His frozen self is then stored in Justice League Headquarters. Later, Justice League Headquarters is destroyed, but writer Grant Morrison forgot to have him taken out of the building first. So, the character was accidentally destroyed because even the writer of JLA at the time forgot about him, giving him about the same caliber of a send-off as Richie Cunningham's older brother Chuck on Happy Days. Considering the source of the character's angst was that he had been forgotten for his heroics over the years, that was rather delicious and pitiful at the same time.

Can you imagine the editorial meeting where they realize they inadvertently killed off a character?

Hey, I was thinking of doing a story on Triumph.

Well, stranger things have worked out. So, where is he right now in the DC Universe?

He was turned into a block of ice by the Spectre, remember?

Yeah, that's right. So all you have to do is revive him from JLA Headquarters.

Say, isn't that the JLA Headquarters that was.... ah, crap! Morrison, did you get Triumph out of the JLA Headquarters before it was destroyed?

Ummmmmm.... I think I did?

Are you sure?

Ummmmmm......


To their credit, the powers that be never tried to fix their mistake. Triumph was indeed killed when the JLA Headquarters went belly-up. The last appearance of Triumph was a Triumph from an alternate dimension. That's the thing about comics: When you write yourself into a corner, resort to an alternate dimension.

So, the moral of this story is to hold off on giving yourself a name that sets expectations too high. It will only end in tears.

At least we have established a new level of character fail. Whenever a character unceremoniously fizzles, we shall call it Triumph Level Fail(tm!).

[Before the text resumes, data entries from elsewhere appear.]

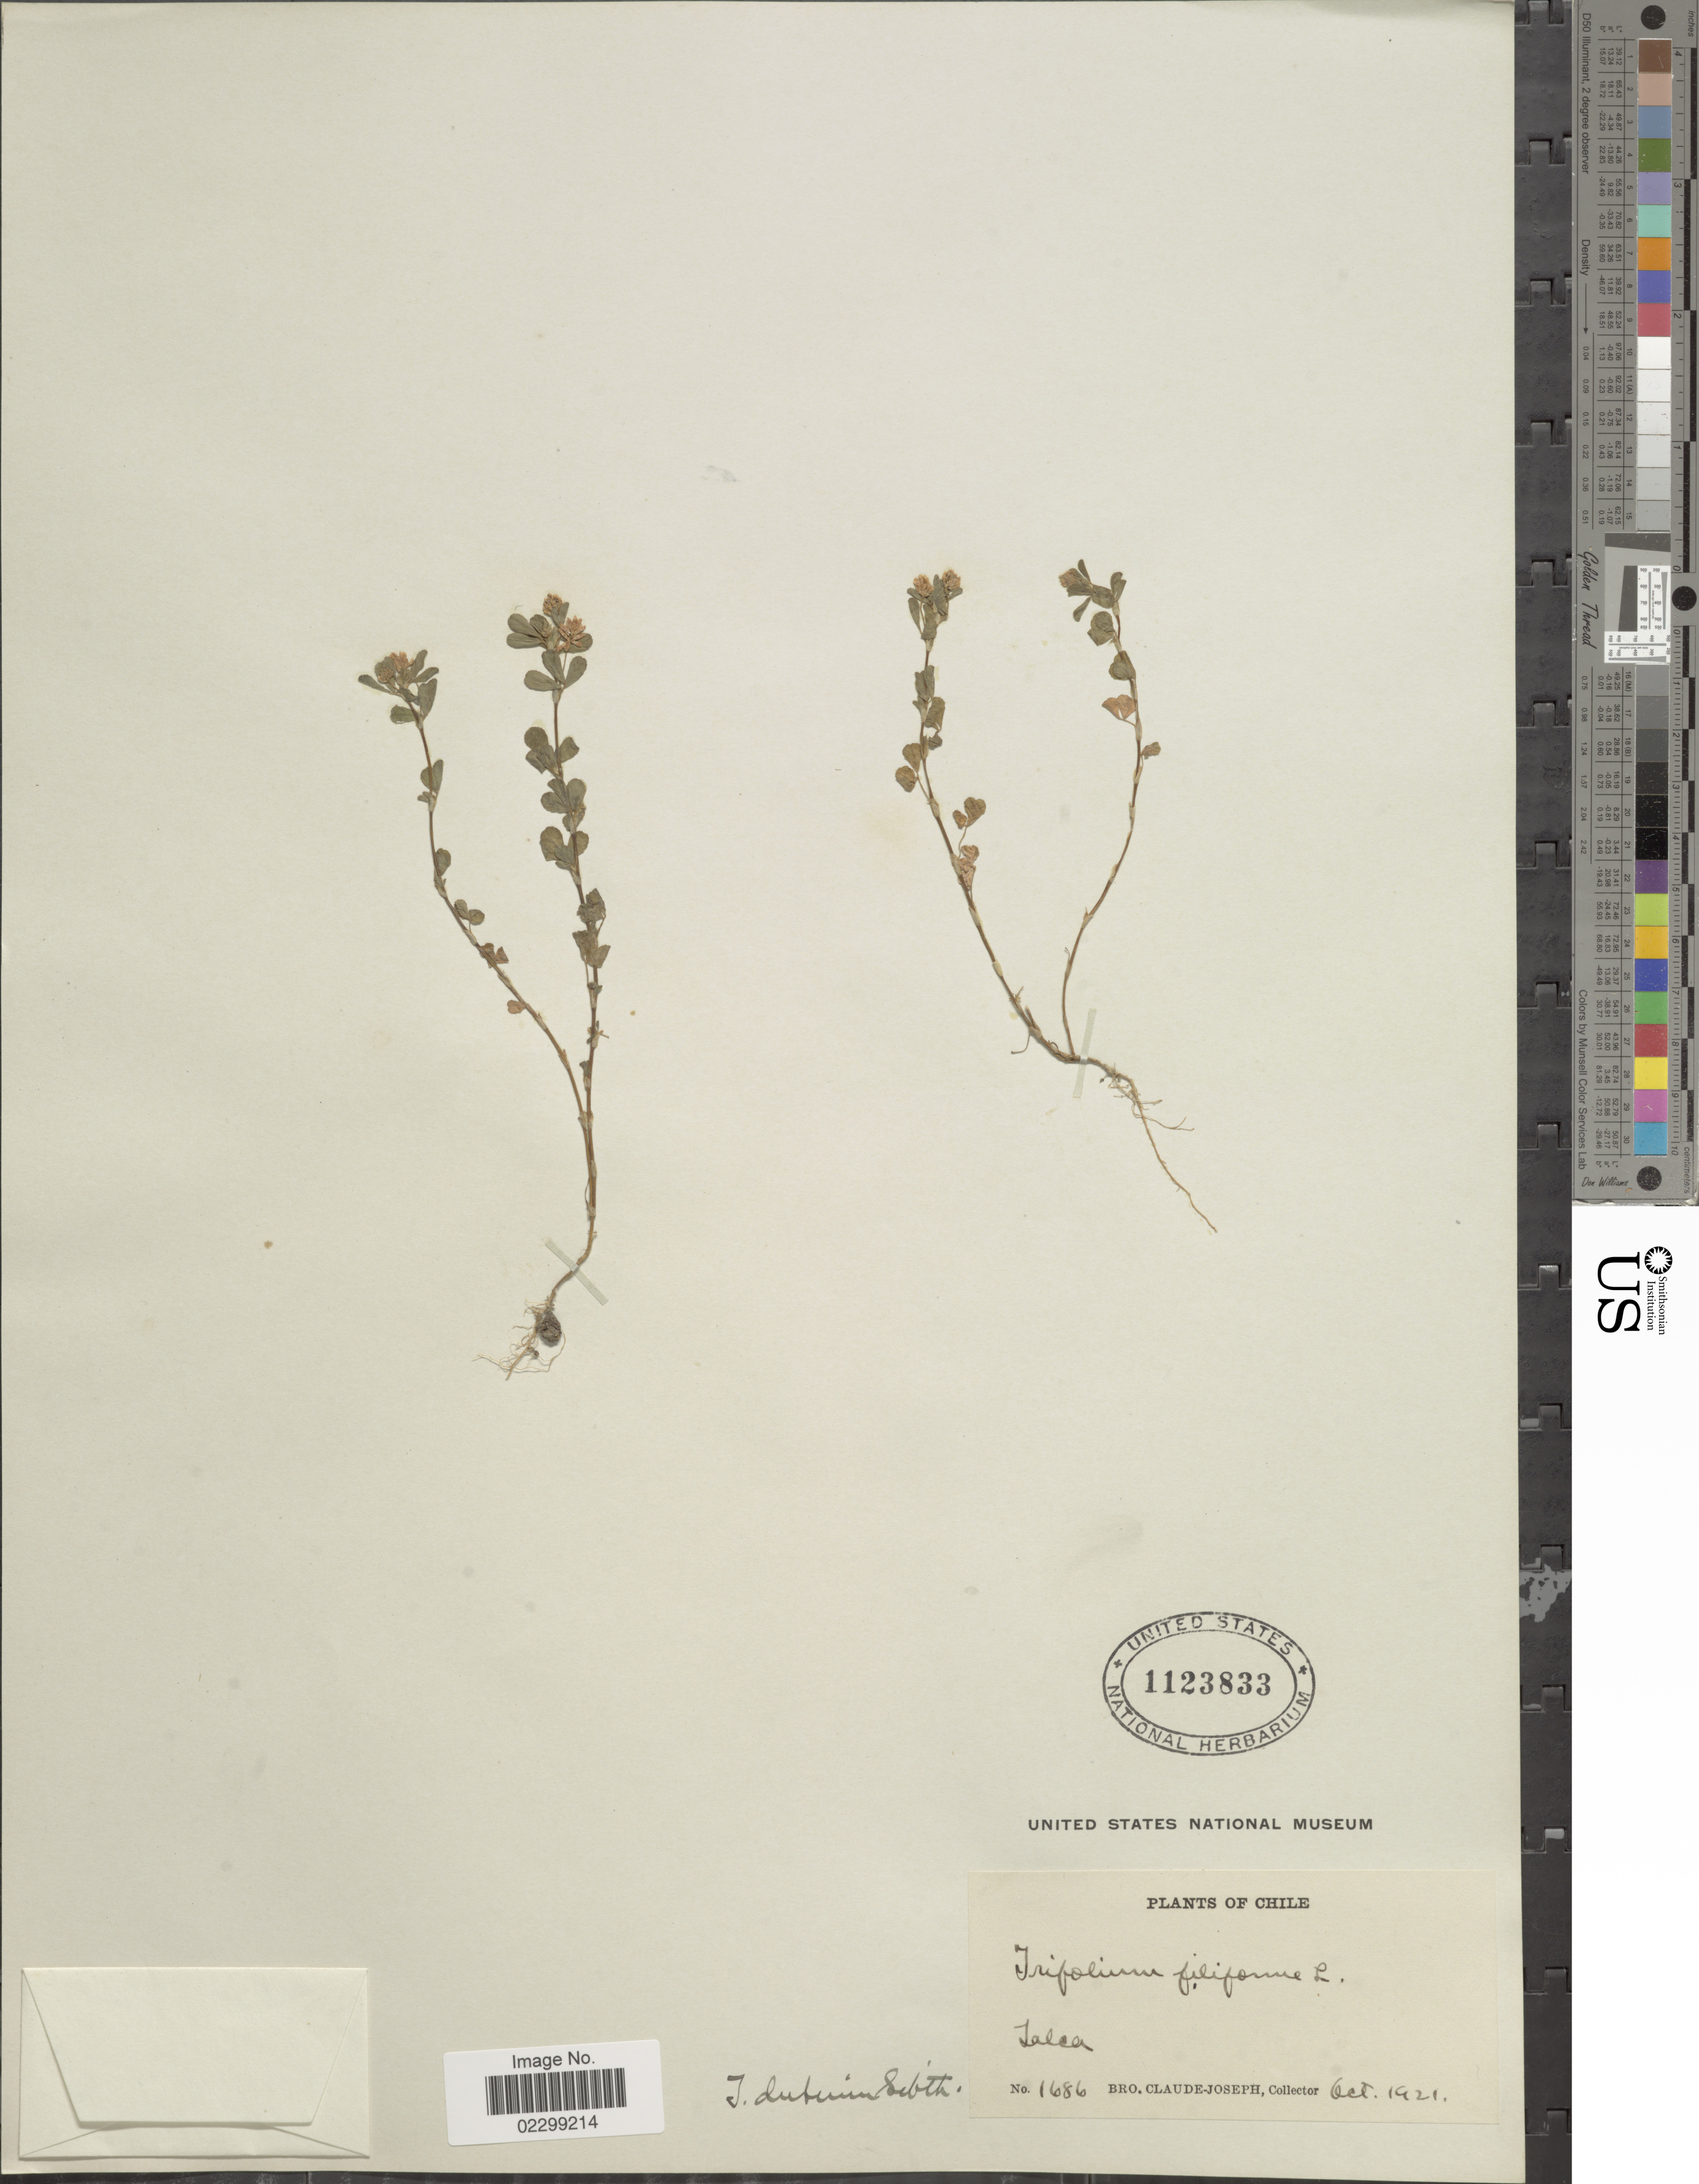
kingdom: Plantae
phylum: Tracheophyta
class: Magnoliopsida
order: Fabales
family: Fabaceae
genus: Trifolium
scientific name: Trifolium dubium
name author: Sibth.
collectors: Bro. Claude-Joseph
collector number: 1686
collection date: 1921-10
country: Chile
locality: Talca.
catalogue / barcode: US 1123833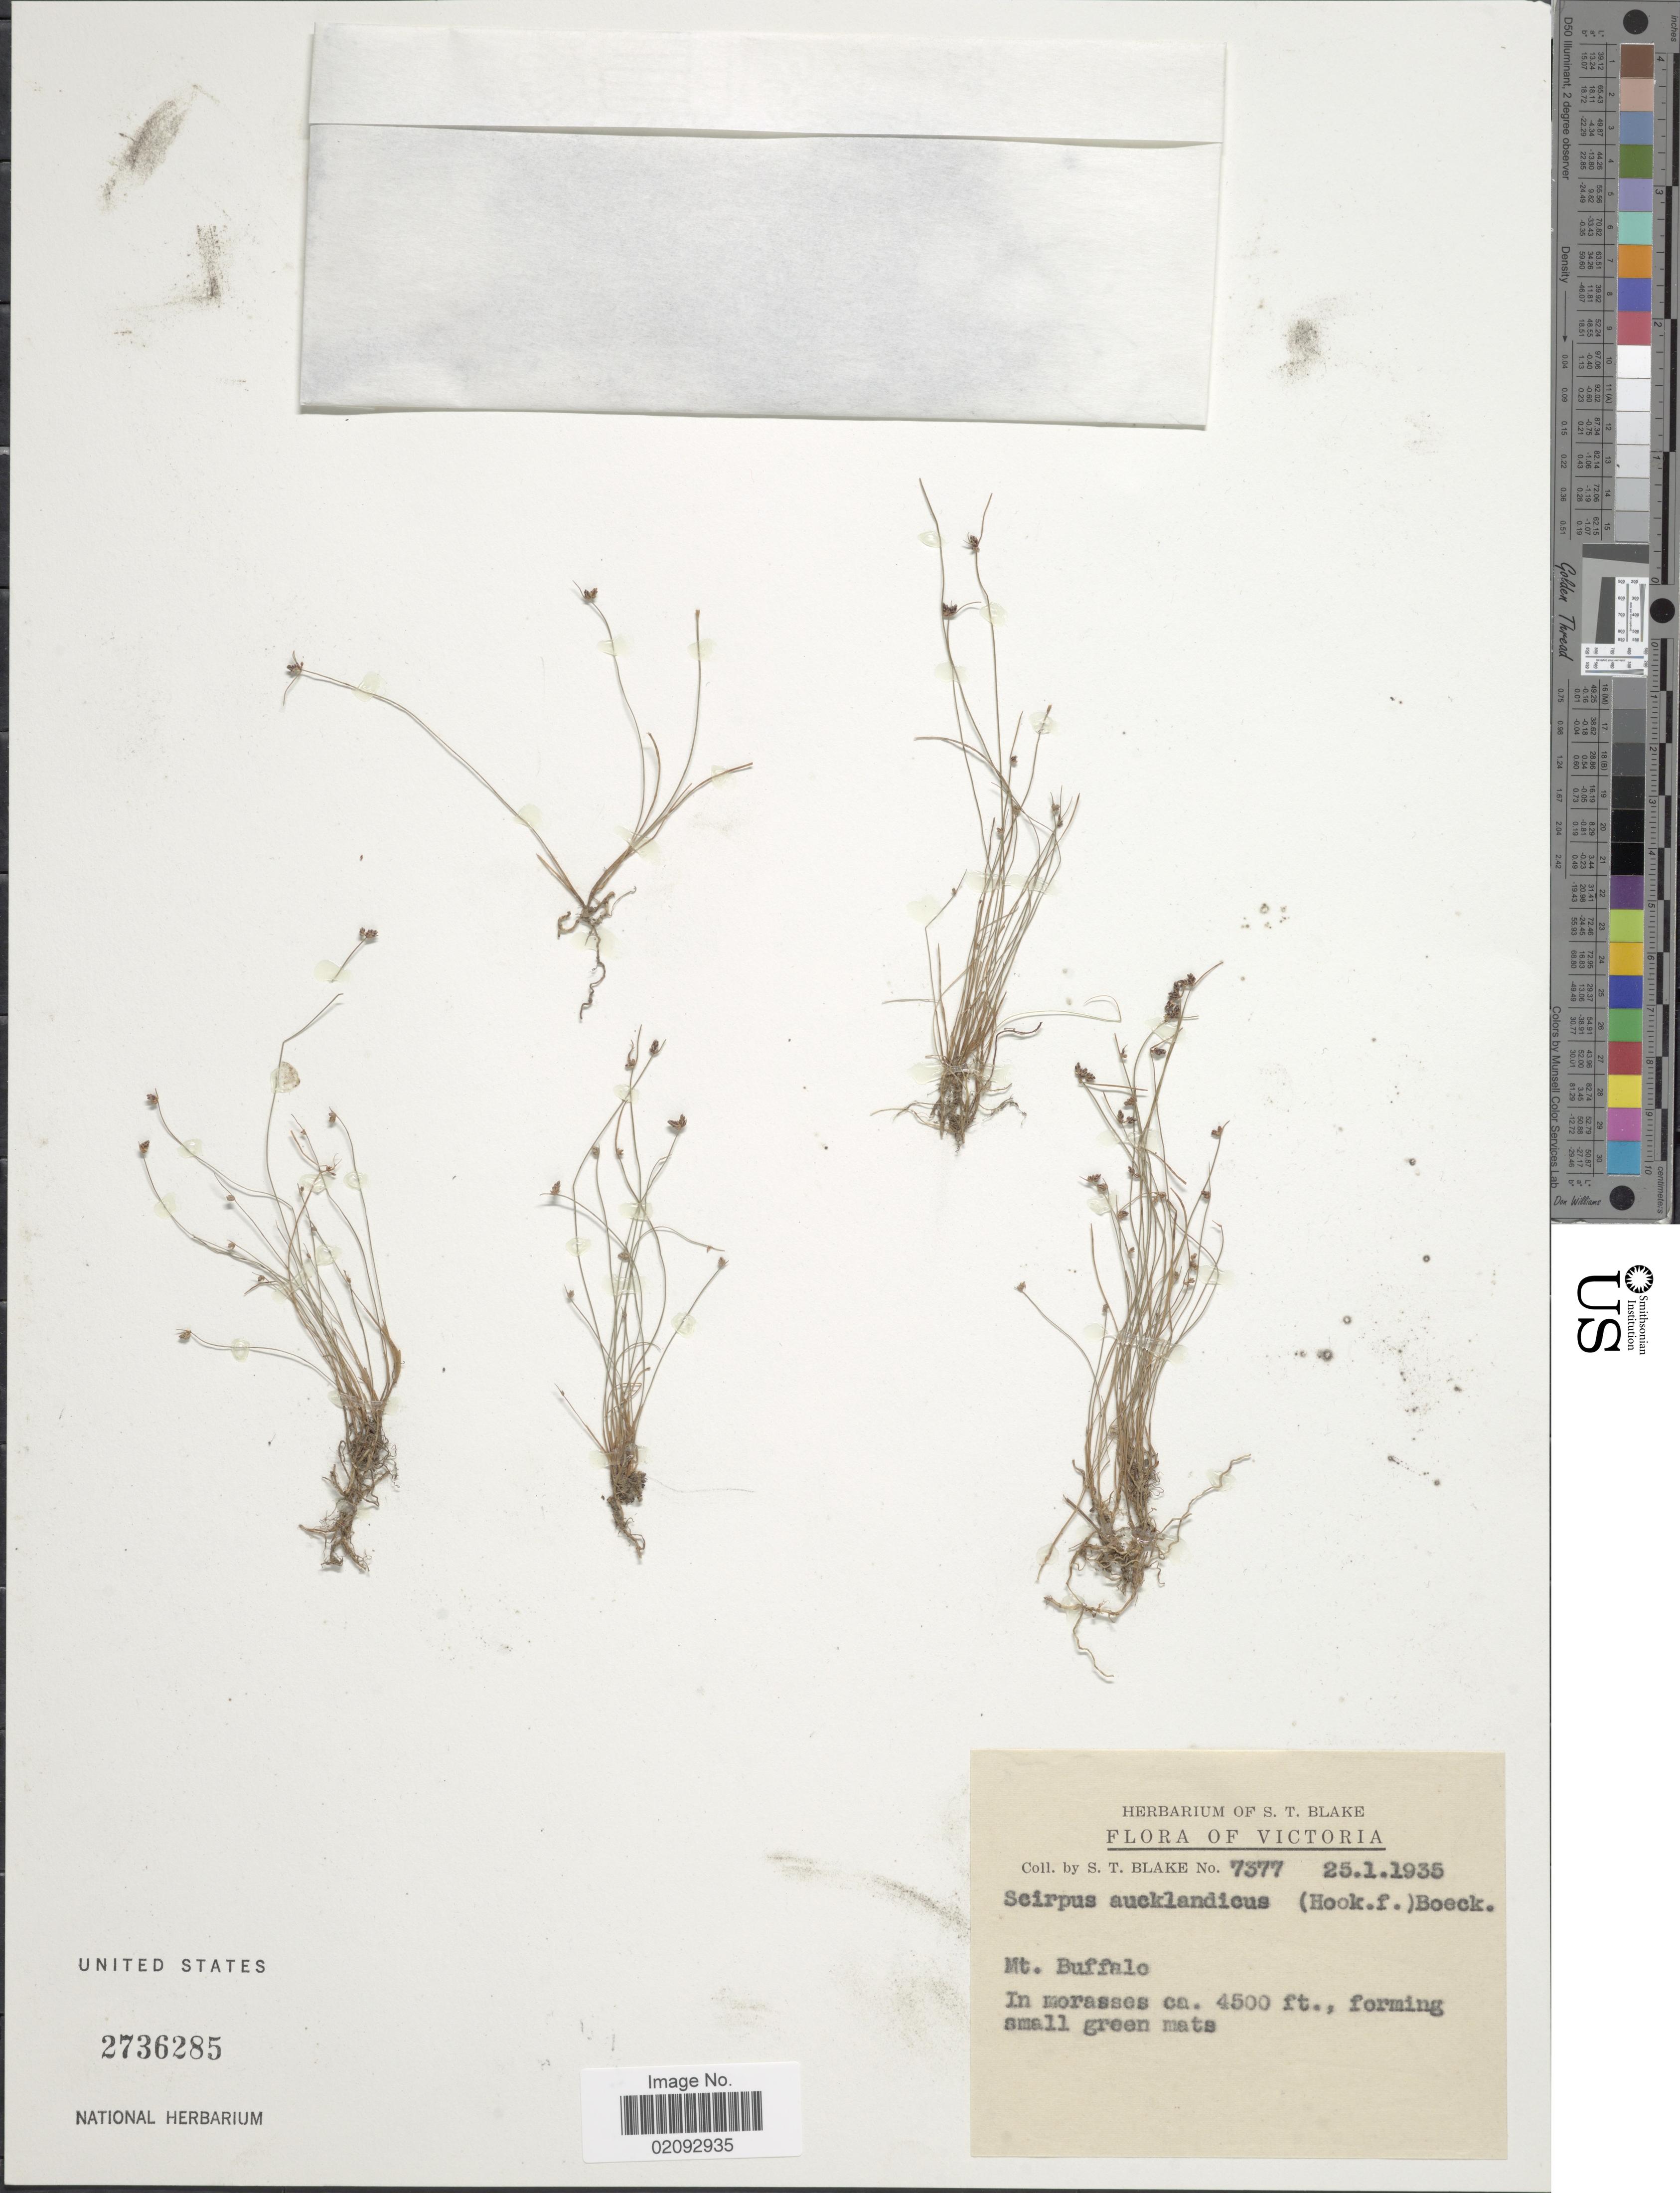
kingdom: Plantae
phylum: Tracheophyta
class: Liliopsida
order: Poales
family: Cyperaceae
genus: Isolepis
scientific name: Isolepis aucklandica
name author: Hook. f.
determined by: Adams, L. G.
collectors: S. T. Blake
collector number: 7377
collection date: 1935-01-25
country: Australia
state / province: Victoria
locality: Victoria, Mt Buffalo, In morasses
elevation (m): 1372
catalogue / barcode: US 2736285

Not to be confused with Captain Triumph:


That's right. In 1994, "Triumph" was a "no sale" with readers, but in 1943, "Captain Triumph" would be his birthmark-rubbin', mergin' with his dead twin brother self for a good six years, beating up people when they weren't looking:


whilst always making time for the ladies, especially ones with questionable taste in hair accessories:


So, you think we're finished? Not hardly! More on Captain Triumph tomorrow! Be there!

10 comments:

Britt Reid said...

Well, he could've been the second Captain Marvel!
No, not Captain Mar-Vell!
He was the THIRD guy!
(And, no, not Capt. Marvel, Jr, nor the Lieutenant Marvels, nor Hoppy, the Marvel Bunny, but Captain Marvel #2...an alien android who said "Split" and separated into independently-operating body parts (Yuk!)
http://atocom.blogspot.com/2010/04/lost-heroes-of-silver-age-of-comics.html

Anonymous said...

Just to clarify, I believe the idea of Triumph was that in some alternate timeline, Triumph was an original JLA member, but he was somehow erased from the timeline. And in Zero Hour, amidst some weird time-changing goings-on, he reappeared. It was a slightly clever idea, I think, but not one that lent itself to the character lasting very long beyond the one storyline.

Adam Barnett said...

This was right around Zero Hour when post-Crisis continuity was at it's most confusing. Zero Hour solved all that.... HAHAHAHAHAHAHA! I knew I couldn't say that with a straight face!

Tom K Mason said...

Looks like Captain Triumph should really be called by his club name: Captain Score.

J. L. Bell said...

I believe the ’90s were the one decade of the last five when DC didn’t have an active Kid Flash, but point taken.

okieqt said...

His muscles have muscles!

Adam Barnett said...

You are correct, J.L.! I would have sworn the Teen Titans ish took place in the 90's, but it was 2003!

Ben Evans said...

Keep in mind that Grant Morrison's stories tend to incorporate such obscure characters that nobody remembers as Zur En Arh Batman and B'wana Beast. And even he didn't care about Triumph enough to save him. That's almost an achievement in and of itself.

Josh said...

Apologies if another commenter has pointed this out, but it was Morrison who wrote the lines, "Captain Triumph? Nice guy, but he had the personality of a deck chair," in Animal Man#7. Morrison totally knew he was in the building.

dannyagogo said...

I'm not sure where this happened, or where I read this: not sure under what circumstances, Triumph's private bits were shrunk down to microscopic size (or something like that).